─── Extrait du texte
Qu’est ce qui vous permet de réfuter cette thèse de manière aussi absolue ?
Aucun historien ne croirait devoir prendre aujourd’hui la peine de prendre la plume pour la réfuter. Il n’en fut pas toujours ainsi. Au début du XXe siècle, sous sa forme la plus aboutie chez Arthur Drews et Paul-Louis Couchoud, elle ne s’était pas encore exclue du cercle de la raison. Il était encore défendable scientifiquement, et admissible, voir souhaitable culturellement, que le « christianisme » passât pour un phénomène séparé d’Israël, qui aurait conquis son indépendance en subvertissant le monothéisme juif. Paul de Tarse, regardé à tort comme un apostat, était alors considéré par certains comme le prophète d’une religion syncrétique et nouvelle, modelée sur les cultes hellénistiques à mystères, vénérant un « Seigneur Jésus » comme d’autres les Dioscures ou Héraclès. Ces cultes païens reposent sur un mythe fondateur qui exprime des vérités religieuses intemporelles et voile dans un récit des révélations sublimes, inaccessibles au profane. On sait la fécondité de ce mode d’expression, jusque chez les plus grands philosophes. Le problème est que cette définition du mythe dont la théorie du même nom a besoin pour y réduire le phénomène Jésus est inadéquat pour rendre compte de la foi juive à quelque étape que ce soit de son histoire, et moins que jamais au Ier siècle.
Le judaïsme connaît des légendes, ou des allégories, et l’historien peut à bon droit s’interroger sur la nature légendaire d’un certain nombre d’épisodes de la Bible. Mais les allégories juives ont toujours une portée historique : Daniel voit un colosse aux pieds d’argile, une statue d’or, d’argent, d’airain et de fer qui désigne sous forme imagée des entités historiques précises (royaumes, princes etc.). Il ne s’agit donc pas de mythes au sens grec. Or, la théorie mythiste exige à l’inverse que le Nouveau Testament dans son ensemble puisse être tenu pour une création grecque. Or, tous les auteurs du Nouveau Testament sont juifs, le mode d’expression mythique et le type religieux qui l’accompagne leur sont étrangers ; totalement juif, Paul de Tarse qui « éprouve une grande tristesse en [s]on cœur et souhaiterai[t] même être séparé du Christ pour [s]es frères, de [s]a race selon la chair, eux qui sont Israélites » (Rm 9,2-4), ce même Paul qui « selon la justice que peut conférer la pratique de la Loi de Moïse [est] un homme irréprochable » (Ph 3,6). Totalement juif, Jean l’évangéliste que l’on présentait parfois à l’époque de Drews et Couchoud comme un mystique hellénisé, mais dont une étude mieux informée montre désormais qu’il était pétri de judaïsme sacerdotal (il était même « parent du grand prêtre » - Jn 18,16). La théorie mythiste suppose contre toute vraisemblance que ces juifs se soient entièrement paganisés, qu’ils aient adopté des modes de pensée à l’opposé de leur formation, sans aucun équivalent dans le judaïsme de ce temps : si on y trouve des allégories, bien bibliques d’ailleurs, les textes de Qumrân, les apocryphes de l’Ancien Testament, le judaïsme postérieur ne contiennent pas de mythes.
──────
Consigne 1:
Traduisez en anglais cette phrase de l’extrait sur la théorie mythiste : « Il ne s’agit donc pas de mythes au sens grec. »
─── Données sources
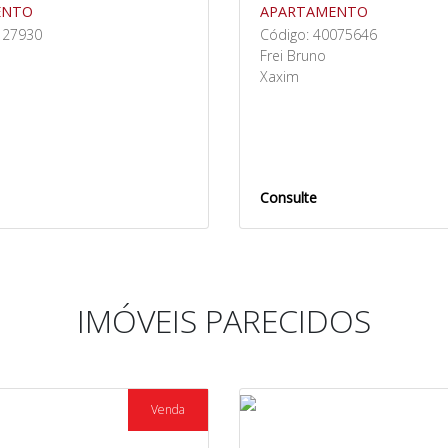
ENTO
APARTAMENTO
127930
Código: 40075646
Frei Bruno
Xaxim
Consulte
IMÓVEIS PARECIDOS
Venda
──────
─── Données sources
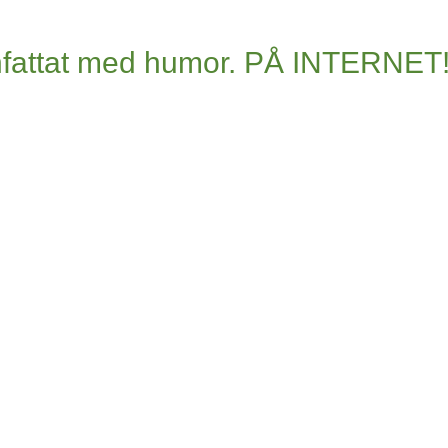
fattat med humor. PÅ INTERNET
──────
─── Données sources
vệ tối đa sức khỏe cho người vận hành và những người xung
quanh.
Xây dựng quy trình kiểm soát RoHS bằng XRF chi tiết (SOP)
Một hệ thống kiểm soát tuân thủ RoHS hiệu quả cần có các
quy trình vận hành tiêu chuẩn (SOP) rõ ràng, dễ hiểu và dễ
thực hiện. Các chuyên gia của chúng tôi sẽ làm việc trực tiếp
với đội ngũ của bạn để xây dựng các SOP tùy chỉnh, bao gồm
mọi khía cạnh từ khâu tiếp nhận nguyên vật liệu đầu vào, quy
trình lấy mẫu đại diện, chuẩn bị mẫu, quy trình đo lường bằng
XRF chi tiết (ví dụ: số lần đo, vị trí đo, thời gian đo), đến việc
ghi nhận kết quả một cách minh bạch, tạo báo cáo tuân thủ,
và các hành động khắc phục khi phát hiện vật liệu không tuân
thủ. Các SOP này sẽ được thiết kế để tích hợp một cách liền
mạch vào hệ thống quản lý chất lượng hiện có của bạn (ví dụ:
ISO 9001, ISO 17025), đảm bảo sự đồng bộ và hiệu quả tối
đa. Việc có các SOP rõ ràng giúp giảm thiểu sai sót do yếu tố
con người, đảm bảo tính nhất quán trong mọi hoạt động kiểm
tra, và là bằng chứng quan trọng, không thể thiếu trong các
──────
Consigne 2:
Dans les entrées, extrayez sans rien modifier les lignes qui vont de celle contenant « vệ tối đa sức » jusqu’à celle contenant « trình lấy mẫu », ces deux lignes incluses.

Réponse 1:
These are therefore not myths in the Greek sense.

Réponse 2:
vệ tối đa sức khỏe cho người vận hành và những người xung
quanh.
Xây dựng quy trình kiểm soát RoHS bằng XRF chi tiết (SOP)
Một hệ thống kiểm soát tuân thủ RoHS hiệu quả cần có các
quy trình vận hành tiêu chuẩn (SOP) rõ ràng, dễ hiểu và dễ
thực hiện. Các chuyên gia của chúng tôi sẽ làm việc trực tiếp
với đội ngũ của bạn để xây dựng các SOP tùy chỉnh, bao gồm
mọi khía cạnh từ khâu tiếp nhận nguyên vật liệu đầu vào, quy
trình lấy mẫu đại diện, chuẩn bị mẫu, quy trình đo lường bằng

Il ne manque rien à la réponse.